### Source extract:
[Start of Attachment]
How To Build Relationship Skills
Stub • 903 Words • Loving Better • 11/12/2025
⚠️ This post contains a rougher cut of my thoughts on the topic and may be updated in the future. Please forgive any mistakes or lack of polish!
Background
These are skills that aren’t just romantic; they are necessary for any close relationship. This is because relationship skills at the end of the day are just interpersonal skills. They will help you have better familial, professional, platonic, and romantic relationships.
A common thing I hear is that someone needs to be alone (i.e. not in a relationship) in order to better themselves in order to be a better partner in a relationship. While there are certainly times that this is true, I believe that a lot of these skills must be practiced in the context of a relationship. However if you don’t want to “blow it” or practice with the fear of losing a romantic partner you can try bringing it into your longer friendships.
None of this will be revolutionary, but my hope is that by creating a centralized list that people can chart their progress and see in what ways they may need to improve to have better relationships.
I have linked a number of resources for most of the skills that I have listed, but I recommend that you also do your own research and dig deeper into things that you think you might need to work on. You may also need to go to therapy or other professional help to better develop some of these skills or help identify blind spots.
Things to Understand about Love and Relationships
Beyond just interpersonal skills I think there are some core beliefs you need/should have about love and relationships that are a strong base to motivate the acquisition of certain skills.
- Love is about seeing and being seen.
- No one can read your mind.
- You can’t get mad at someone if you haven’t communicated the failure and success criteria.
- Assume that there is no such thing as common knowledge.
[End of Attachment]
### Material shown:
[Start of Attachment]
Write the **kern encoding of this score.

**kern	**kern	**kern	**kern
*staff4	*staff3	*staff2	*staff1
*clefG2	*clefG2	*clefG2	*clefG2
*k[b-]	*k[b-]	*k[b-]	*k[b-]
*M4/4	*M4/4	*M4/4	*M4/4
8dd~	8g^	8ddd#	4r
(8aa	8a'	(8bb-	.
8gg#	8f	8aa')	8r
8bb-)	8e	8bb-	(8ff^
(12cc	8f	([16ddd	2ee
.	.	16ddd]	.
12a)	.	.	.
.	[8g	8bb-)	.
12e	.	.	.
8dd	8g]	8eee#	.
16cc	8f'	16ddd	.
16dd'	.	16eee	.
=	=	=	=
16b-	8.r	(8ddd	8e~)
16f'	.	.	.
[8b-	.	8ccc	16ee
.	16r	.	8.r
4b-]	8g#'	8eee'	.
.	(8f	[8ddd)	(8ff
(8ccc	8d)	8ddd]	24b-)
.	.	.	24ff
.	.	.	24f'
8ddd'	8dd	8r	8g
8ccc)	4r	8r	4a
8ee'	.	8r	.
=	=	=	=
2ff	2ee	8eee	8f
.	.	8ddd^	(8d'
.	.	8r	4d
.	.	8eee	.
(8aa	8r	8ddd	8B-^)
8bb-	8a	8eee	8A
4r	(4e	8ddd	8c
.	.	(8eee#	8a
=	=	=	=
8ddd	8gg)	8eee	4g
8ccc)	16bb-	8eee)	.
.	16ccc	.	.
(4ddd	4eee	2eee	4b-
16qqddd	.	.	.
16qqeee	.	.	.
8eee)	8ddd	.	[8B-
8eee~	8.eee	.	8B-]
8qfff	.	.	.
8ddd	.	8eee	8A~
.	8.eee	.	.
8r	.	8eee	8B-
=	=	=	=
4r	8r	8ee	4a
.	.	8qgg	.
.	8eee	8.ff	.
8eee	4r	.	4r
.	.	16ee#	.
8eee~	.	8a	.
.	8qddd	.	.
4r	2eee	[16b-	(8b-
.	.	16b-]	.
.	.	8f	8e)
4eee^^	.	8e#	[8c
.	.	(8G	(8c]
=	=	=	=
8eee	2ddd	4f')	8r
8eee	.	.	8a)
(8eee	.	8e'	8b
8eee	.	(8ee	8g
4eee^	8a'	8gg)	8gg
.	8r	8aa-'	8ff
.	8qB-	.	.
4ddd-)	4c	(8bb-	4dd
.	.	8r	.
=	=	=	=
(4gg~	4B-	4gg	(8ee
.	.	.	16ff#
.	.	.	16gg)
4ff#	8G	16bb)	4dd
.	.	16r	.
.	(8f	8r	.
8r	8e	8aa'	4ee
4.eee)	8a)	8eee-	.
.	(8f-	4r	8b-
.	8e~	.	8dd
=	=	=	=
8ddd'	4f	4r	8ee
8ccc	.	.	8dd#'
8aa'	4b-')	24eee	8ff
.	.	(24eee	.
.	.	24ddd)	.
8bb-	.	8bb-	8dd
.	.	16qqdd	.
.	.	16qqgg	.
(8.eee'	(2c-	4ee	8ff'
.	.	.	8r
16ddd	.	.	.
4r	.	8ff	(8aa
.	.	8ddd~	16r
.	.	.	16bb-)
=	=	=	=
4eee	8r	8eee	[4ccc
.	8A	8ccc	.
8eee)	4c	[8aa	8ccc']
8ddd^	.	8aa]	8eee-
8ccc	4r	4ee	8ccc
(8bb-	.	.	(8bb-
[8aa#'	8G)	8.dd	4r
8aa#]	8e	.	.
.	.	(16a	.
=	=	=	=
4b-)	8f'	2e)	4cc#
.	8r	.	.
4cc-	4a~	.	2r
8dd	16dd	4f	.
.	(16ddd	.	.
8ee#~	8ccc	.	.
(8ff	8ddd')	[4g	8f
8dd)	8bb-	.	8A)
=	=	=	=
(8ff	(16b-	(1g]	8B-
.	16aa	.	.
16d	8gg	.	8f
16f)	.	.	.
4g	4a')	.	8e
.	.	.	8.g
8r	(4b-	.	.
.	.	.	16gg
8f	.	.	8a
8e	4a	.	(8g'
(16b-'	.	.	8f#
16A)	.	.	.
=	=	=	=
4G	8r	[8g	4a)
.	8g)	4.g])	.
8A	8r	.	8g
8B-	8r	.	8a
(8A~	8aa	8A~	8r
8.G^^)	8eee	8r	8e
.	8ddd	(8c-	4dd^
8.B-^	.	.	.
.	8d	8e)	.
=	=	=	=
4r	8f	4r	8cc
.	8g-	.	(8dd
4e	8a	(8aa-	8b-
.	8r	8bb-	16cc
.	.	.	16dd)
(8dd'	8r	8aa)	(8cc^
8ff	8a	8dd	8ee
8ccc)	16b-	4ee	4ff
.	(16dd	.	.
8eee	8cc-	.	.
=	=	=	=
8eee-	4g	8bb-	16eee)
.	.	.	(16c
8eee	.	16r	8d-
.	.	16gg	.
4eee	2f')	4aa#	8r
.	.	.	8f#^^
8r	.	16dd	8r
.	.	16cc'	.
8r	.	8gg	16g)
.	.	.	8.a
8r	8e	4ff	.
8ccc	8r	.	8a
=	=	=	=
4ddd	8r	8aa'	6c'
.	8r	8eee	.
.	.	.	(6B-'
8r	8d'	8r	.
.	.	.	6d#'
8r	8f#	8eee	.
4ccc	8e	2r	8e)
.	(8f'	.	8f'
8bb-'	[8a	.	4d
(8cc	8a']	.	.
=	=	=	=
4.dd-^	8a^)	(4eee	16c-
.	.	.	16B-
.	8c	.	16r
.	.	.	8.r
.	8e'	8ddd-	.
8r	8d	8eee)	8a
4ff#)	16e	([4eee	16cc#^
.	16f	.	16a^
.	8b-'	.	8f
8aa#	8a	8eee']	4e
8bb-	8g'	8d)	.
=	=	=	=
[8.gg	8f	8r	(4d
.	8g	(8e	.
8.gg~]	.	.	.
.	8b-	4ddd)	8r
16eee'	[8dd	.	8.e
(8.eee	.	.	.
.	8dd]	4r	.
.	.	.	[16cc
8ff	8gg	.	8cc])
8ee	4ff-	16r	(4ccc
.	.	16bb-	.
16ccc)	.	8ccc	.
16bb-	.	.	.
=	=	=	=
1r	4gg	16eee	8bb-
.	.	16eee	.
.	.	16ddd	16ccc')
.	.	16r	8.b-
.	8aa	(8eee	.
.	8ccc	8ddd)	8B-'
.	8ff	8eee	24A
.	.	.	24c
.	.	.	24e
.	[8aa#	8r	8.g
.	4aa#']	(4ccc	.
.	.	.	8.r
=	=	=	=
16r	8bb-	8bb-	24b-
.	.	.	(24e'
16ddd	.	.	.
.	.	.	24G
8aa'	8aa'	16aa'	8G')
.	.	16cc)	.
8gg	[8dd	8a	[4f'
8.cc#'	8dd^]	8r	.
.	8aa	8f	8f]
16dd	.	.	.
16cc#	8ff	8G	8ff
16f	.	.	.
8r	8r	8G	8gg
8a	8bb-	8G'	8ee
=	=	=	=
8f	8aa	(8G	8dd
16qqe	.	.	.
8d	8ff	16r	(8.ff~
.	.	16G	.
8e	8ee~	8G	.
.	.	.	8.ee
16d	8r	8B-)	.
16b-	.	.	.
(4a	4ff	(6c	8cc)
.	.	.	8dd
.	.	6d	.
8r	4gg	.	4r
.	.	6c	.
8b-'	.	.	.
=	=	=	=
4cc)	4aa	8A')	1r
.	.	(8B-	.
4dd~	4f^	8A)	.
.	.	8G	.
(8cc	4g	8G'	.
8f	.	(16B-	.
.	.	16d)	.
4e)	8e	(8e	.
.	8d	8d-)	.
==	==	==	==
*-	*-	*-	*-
[End of Attachment]
### Task statement:
Continue the post on building relationship skills from where it stops, picking up after its last sentence.

### Task answer:
- It’s not how much we share or care, but how much we repair.
- Love isn’t easy, but it is simple.
- Love is a choice not a feeling.
- Love is care.
- Blind loyalty to your partner is not love.
- Only you and your partner need to agree on whatever norms are for your relationship.
Relationship Skills
Meeting Needs
- Anticipating needs
- Understanding and meeting needs
- Understanding Love Languages
- How do they feel loved/appreciated/desired?
- Love Languages Are Fake. So What? | ReesWrites
- Knowing when to put someone’s needs above your own
- If one person is constantly sacrificing stuff while the other isn’t that’s not necessarily good
- When Caring for Others Becomes Unhealthy | Serenity Lane
Interpersonal Conflict Resolution
- Collaborative problem solving and when not to solutionize
- Listening to Respond vs. Listening to Understand | Second Story Counseling
- Don’t be mean or criticize your partner
- Avoiding defensiveness
- Giving a good apology
- Do it quickly but actually know why you’re apologizing and if you don’t what you did wrong then that needs to be a conversation
- The art of a heartfelt apology | Harvard Health
- Relinquishing rightness
- Knowing when to step away and self-regulate
- Say what you mean and mean what you say
- If you don’t know how to express yourself in the moment try to think about it because some things cannot be taken back
- How to Stop Being Passive Aggressive | HelpGuide
Dealing With Emotions (Yours and Your Partners)
- How to deal with negative emotions and process it
- Fear, shame, anxiety, anger, disappointment
- How to not take anything out on your partner
- Setting boundaries when your partner is taking things out on you or projecting
- Not pathologizing your partner if they have mental illness/are neurodivergent
- How to console your partner (make them feel better)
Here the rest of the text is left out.